Samuel Beckett
Digital Manuscript Project

Series Preface

The Beckett Digital Manuscript Project is a collaboration between the Centre for Manuscript Genetics (University of Antwerp), the Beckett International Foundation (University of Reading) and the Harry Ransom Humanities Research Center (University of Texas at Austin). The development of this project started from two initiatives: (1) the 'in-house' genetic edition of four works by Samuel Beckett (a cooperation between the Universities of Antwerp and Reading), and (2) the Series of Variorum Editions of Samuel Beckett's Bilingual Works, initiated in 1986 by Charles Krance, with the permission and support of Samuel Beckett. With the kind permission of the Estate of Samuel Beckett, these initiatives were developed into the Beckett Digital Manuscript Archive, which combines genetic criticism with electronic scholarly editing, applied to the study of Beckett's manuscripts.

The Beckett Digital Manuscript Project consists of two parts:

(a) a digital archive of Samuel Beckett's manuscripts, organized in 26 research modules. Each of these modules comprises digital facsimiles and transcriptions of all the extant manuscripts pertaining to an individual text, or in the case of shorter texts, a group of texts.

(b) a series of 26 volumes, analyzing the genesis of the texts contained in the corresponding modules.

The Beckett Digital Manuscript Project aims to contribute to the study of Beckett's works in various ways: by enabling readers to discover new documents and see how the dispersed manuscripts of different holding libraries interrelate within the context of a work's genesis in its entirety; by increasing the accessibility of the manuscripts with searchable transcriptions in an updatable digital archive; by highlighting the interpretive relevance of intertextual references that can be found in the manuscripts.

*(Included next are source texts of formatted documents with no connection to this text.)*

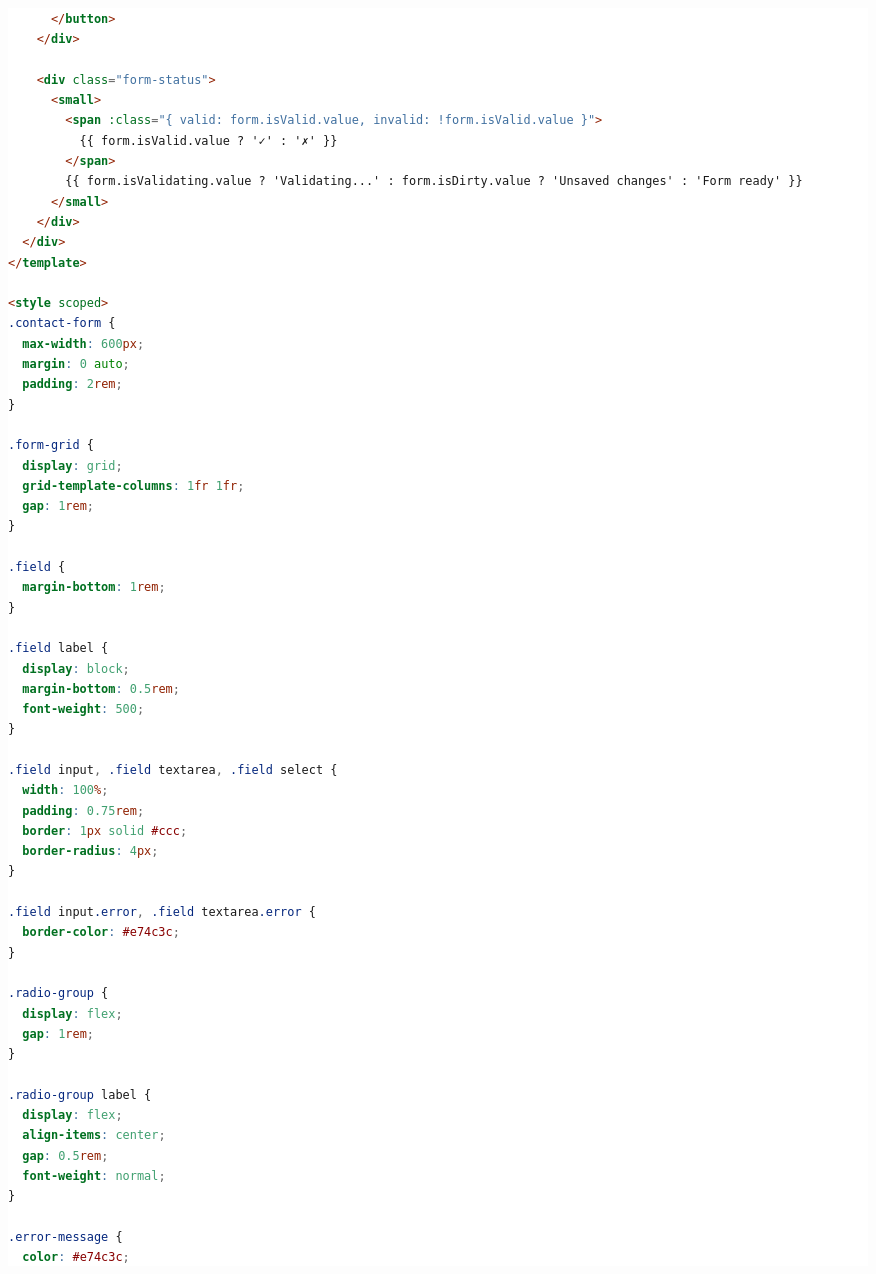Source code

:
 ```html
      </button>
    </div>

    <div class="form-status">
      <small>
        <span :class="{ valid: form.isValid.value, invalid: !form.isValid.value }">
          {{ form.isValid.value ? '✓' : '✗' }}
        </span>
        {{ form.isValidating.value ? 'Validating...' : form.isDirty.value ? 'Unsaved changes' : 'Form ready' }}
      </small>
    </div>
  </div>
</template>

<style scoped>
.contact-form {
  max-width: 600px;
  margin: 0 auto;
  padding: 2rem;
}

.form-grid {
  display: grid;
  grid-template-columns: 1fr 1fr;
  gap: 1rem;
}

.field {
  margin-bottom: 1rem;
}

.field label {
  display: block;
  margin-bottom: 0.5rem;
  font-weight: 500;
}

.field input, .field textarea, .field select {
  width: 100%;
  padding: 0.75rem;
  border: 1px solid #ccc;
  border-radius: 4px;
}

.field input.error, .field textarea.error {
  border-color: #e74c3c;
}

.radio-group {
  display: flex;
  gap: 1rem;
}

.radio-group label {
  display: flex;
  align-items: center;
  gap: 0.5rem;
  font-weight: normal;
}

.error-message {
  color: #e74c3c;
```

The Project may also enhance the preservation of the physical documents as users will be able to work with digital facsimiles.

The purpose of the Beckett Digital Manuscript Project is to reunite the manuscripts of Samuel Beckett's works in a digital way, and to facilitate genetic research: the project brings together digital facsimiles of documents that are now preserved in different holding libraries, and adds transcriptions of Beckett's manuscripts, tools for bilingual and genetic version comparison, a search engine, and an analysis of the textual genesis of his works. The work on this project proceeds in a modular way. Once the electronic genetic edition of a work is completed, the accompanying analysis of the work's genesis is published in print with a selection of facsimile images.

Due to an agreement with the Estate of Samuel Beckett and the publishers of Beckett's work, the digital editions only contain draft versions leading up to the publication of the text (the so-called 'avant-texte'), including page proofs. It therefore excludes epigenetic material such as later annotated editions.